* **Показанный отрывок**:
========================================================================
Редкие спасшиеся вынуждены были искать самые недоступные убежища. Как-то начхим полка, протравил брошенную шахту хлор-пикрином на предмет истребления расплодившихся в подземельях собак. Каково же было наше удивление, когда из-под земли выбралось и бросилось врассыпную несколько грязных, оборванных людей. Солдаты поймали одного, по ошметкам военной формы опознали строителя-среднеазиата.
– Ты кто?
– Салябон.
– Что здесь делаешь?
– Льомом били, – и показывает скрюченные разбитые пальцы.
Зимой строители жили в сорока местных палатках, где стоял лютый холод, а полевые кухни у них работали на солярке. «Деды» и «паханы» теснились вокруг печки, а остальные ютились по углам. Ещё одним преимуществом палатки было то, что она сгорала всего за три минуты, «эфиопы» выскакивали испуганные, но обгореть не успевали. От палатки оставались только тлеющие матрацы и вонючие паленые шинели.
Это была уже не «дедовщина», а неизвестно что. Мы солдат пугали: – Будешь плохо служить, отправим в стройбат. Я впервые видел прапорщика – замполита роты. Встречались и ротные командиры – прапорщики. Кто был бригадиром в зоне, оставался бригадиром и в отряде. Были целые городки строителей: «чеченские», «армянские»… Те же «зоны», только без колючей проволоки. Одного солдата-строителя, лет двадцати шести, пускали в бассейн для офицеров только потому, что он весь, от ногтей до ногтей, был обколот. Даже бабы из военторга приходили смотреть. Особенно их поражало изображение мухи на члене. Что она символизировала, я, по наивности, до сих пор не знаю, но бабы были ушлые и шалели. Было только одно условие: чтобы купался голым. С ним в обнимку и снимались. К слову, порядок в бассейне удалось навести только тогда, когда заведовать им поставили двух чеченцев из самых отпетых. Ночевать в казарму они все равно не ходили, в столовой не питались, честь не отдавали. Один из них носил фамилию Гилаев, может родственник? Физрук – расстрига нашелся, предложил им:
– Чем вам в тюрьме сидеть, лучше заведуйте бассейном.
========================================================================
* **Исходные данные**:

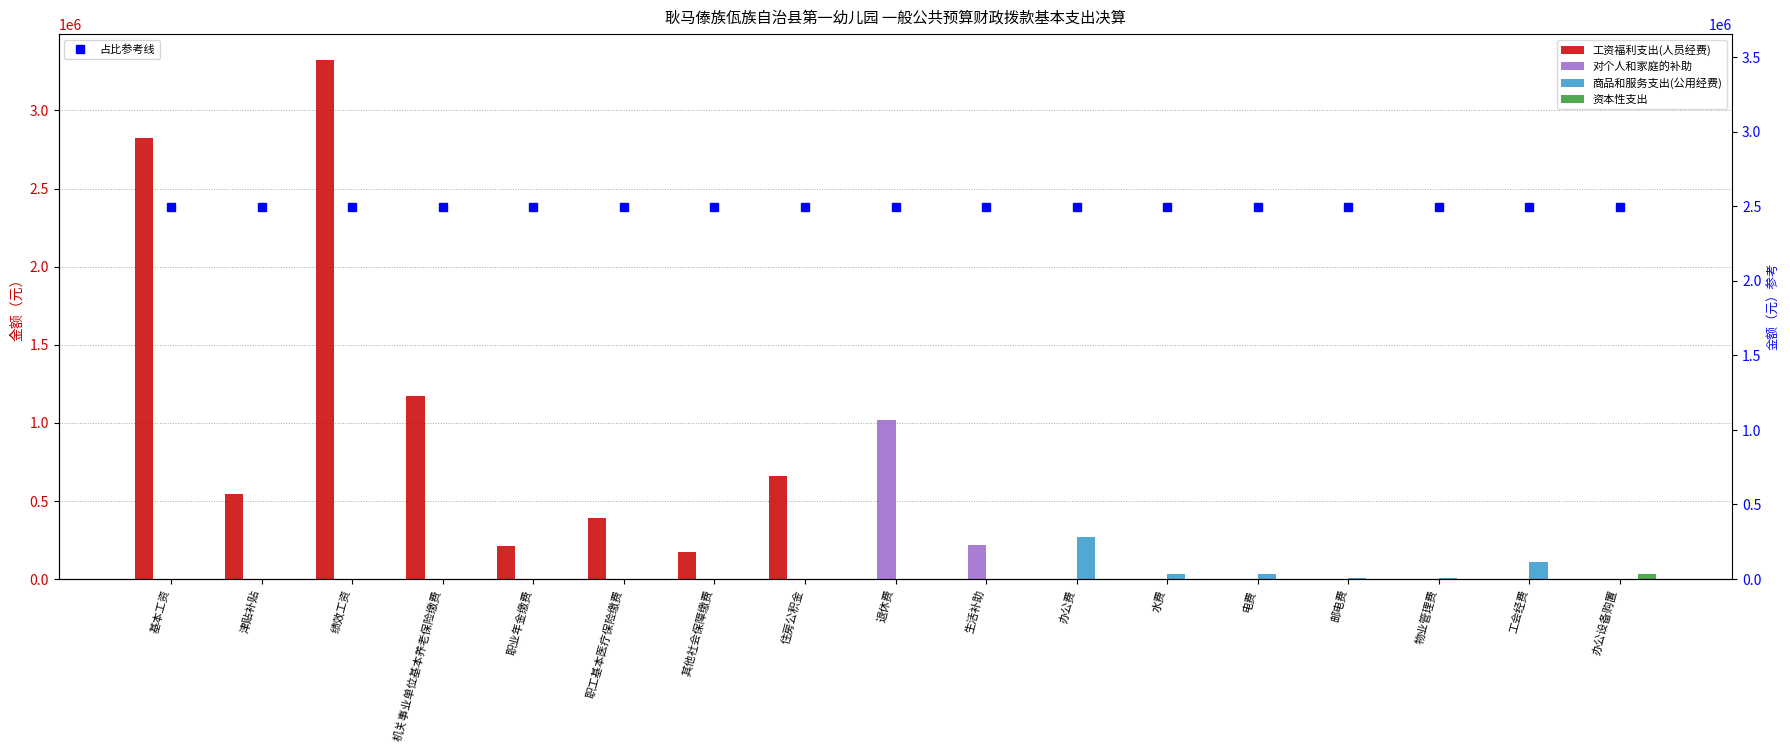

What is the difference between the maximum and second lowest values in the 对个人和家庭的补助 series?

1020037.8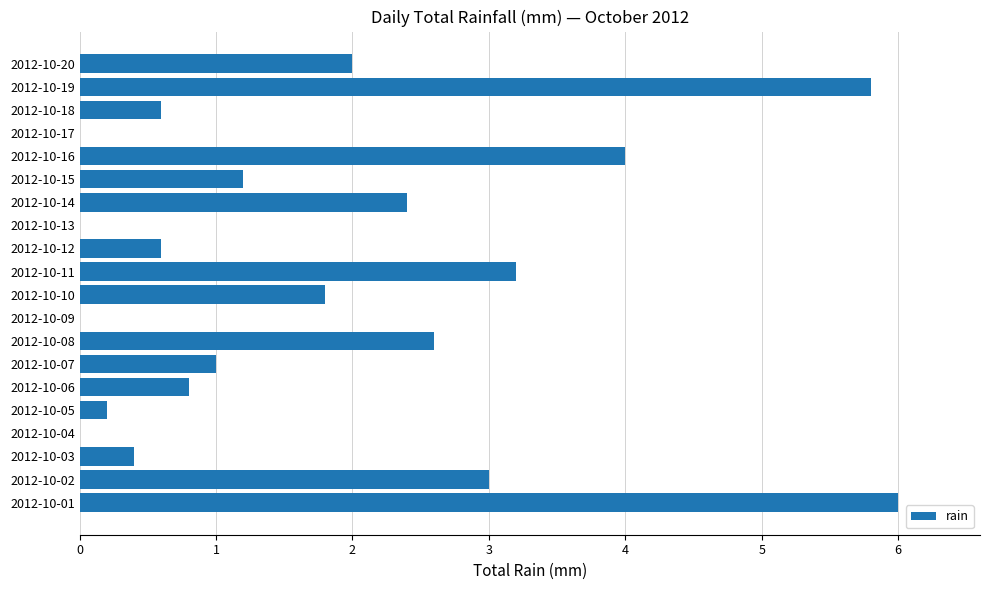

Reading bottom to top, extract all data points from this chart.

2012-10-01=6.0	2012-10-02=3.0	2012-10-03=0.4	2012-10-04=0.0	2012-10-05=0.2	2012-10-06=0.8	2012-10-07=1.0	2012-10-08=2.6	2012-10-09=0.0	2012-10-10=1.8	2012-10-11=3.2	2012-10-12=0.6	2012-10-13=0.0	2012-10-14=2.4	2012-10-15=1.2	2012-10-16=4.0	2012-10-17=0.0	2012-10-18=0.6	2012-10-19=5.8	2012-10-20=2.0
========================================================================
* **Задания**:
a – Переведите на английский язык предложение из отрывка о стройбате: «Зимой строители жили в сорока местных палатках, где стоял лютый холод, а полевые кухни у них работали на солярке».
b – Ответьте по отрывку о стройбате на три коротких вопроса:
(i) Чем начхим полка протравил брошенную шахту?
(ii) За сколько минут сгорала палатка?
(iii) Сколько примерно лет было солдату-строителю, которого пускали в бассейн для офицеров?
c – Выпишите из отрывка о стройбате все слова в кавычках, которыми названы обитатели палаток.

* **Ответы**:
a – In winter the builders lived in forty local tents, where it was bitterly cold, and their field kitchens ran on diesel fuel.

b –
(i) Хлор-пикрином.
(ii) За три минуты.
(iii) Около двадцати шести лет.

c – «Деды», «паханы», «эфиопы».